The Missionary Catechists of Divine Providence are a religious institute of Catholic women founded in 1930 in the United States to serve the spiritual and social needs of the Mexican-American community there. They are engaged in religious ministry, in social service, and in diocesan and parish leadership positions in the Southwestern United States. They were the first religious congregation established to serve the needs of that population, and continue to do so through catechesis and social work among predominantly-Hispanic communities.

==History==
During the course of the Mexican Revolution, soon followed by the Cristero War, thousands of citizens of that nation fled the violence of those conflicts in the United States, many settling in Texas. A local member of the Sisters of the Congregation of Divine Providence in Houston, Sister Mary Benitia Vermeersch, C.D.P. (1880-1975), saw the poverty of both the refugees and the long-established members of the Mexican-American population there. She organized a group of Hispanic girls in the 8th grade of the local parochial school where she was the principal, who were eager to teach catechism to public school children in their own language. She called them the Catechists of Divine Providence.

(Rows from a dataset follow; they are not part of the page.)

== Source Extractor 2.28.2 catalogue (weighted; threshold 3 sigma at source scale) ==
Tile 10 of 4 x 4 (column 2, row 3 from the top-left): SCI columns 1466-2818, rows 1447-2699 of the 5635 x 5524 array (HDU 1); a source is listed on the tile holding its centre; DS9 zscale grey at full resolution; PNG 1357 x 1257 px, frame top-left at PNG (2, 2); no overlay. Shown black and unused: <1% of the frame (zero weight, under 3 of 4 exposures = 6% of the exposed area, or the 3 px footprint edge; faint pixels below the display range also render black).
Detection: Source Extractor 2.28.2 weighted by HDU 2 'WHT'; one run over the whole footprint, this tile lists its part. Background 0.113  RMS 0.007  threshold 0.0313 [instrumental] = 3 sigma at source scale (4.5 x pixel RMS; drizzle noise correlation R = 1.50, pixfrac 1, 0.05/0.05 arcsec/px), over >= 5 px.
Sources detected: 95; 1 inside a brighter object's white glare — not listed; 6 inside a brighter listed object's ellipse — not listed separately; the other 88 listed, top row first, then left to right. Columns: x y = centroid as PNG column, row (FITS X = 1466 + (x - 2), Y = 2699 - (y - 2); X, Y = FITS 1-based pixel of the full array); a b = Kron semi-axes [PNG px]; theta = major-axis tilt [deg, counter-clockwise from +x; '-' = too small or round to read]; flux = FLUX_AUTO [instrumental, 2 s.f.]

As the girls grew to an age where they could make a commitment to consecrated life, Vermeersch sought the approval of the group as a new religious community in the Catholic Church, committed to serving the Hispanic population where they were in most need. In 1934 the Bishop of Galveston, Christopher Edward Byrne, granted this approval. When her own congregation assigned her to San Antonio in 1938, Vermeersch continued her organization and recruitment for this community. She obtained a home to serve as the motherhouse of this new group.

Five of the Catechists entered the novitiate established for them there and the community was recognized as a religious congregation by the Holy See in 1946, dedicated to serving the Hispanic community, as a missionary branch of the Congregation of Divine Providence. As the Hispanic population of the nation expanded, the Sisters of this new congregation followed, serving in both the United States and Mexico.

The Missionary Catechists were approved as a fully autonomous religious congregation by Pope John Paul II on December 12, 1989.

==Current status==
The Missionary Catechists continue their work primarily in Texas, California, Kansas, Nebraska and New Mexico.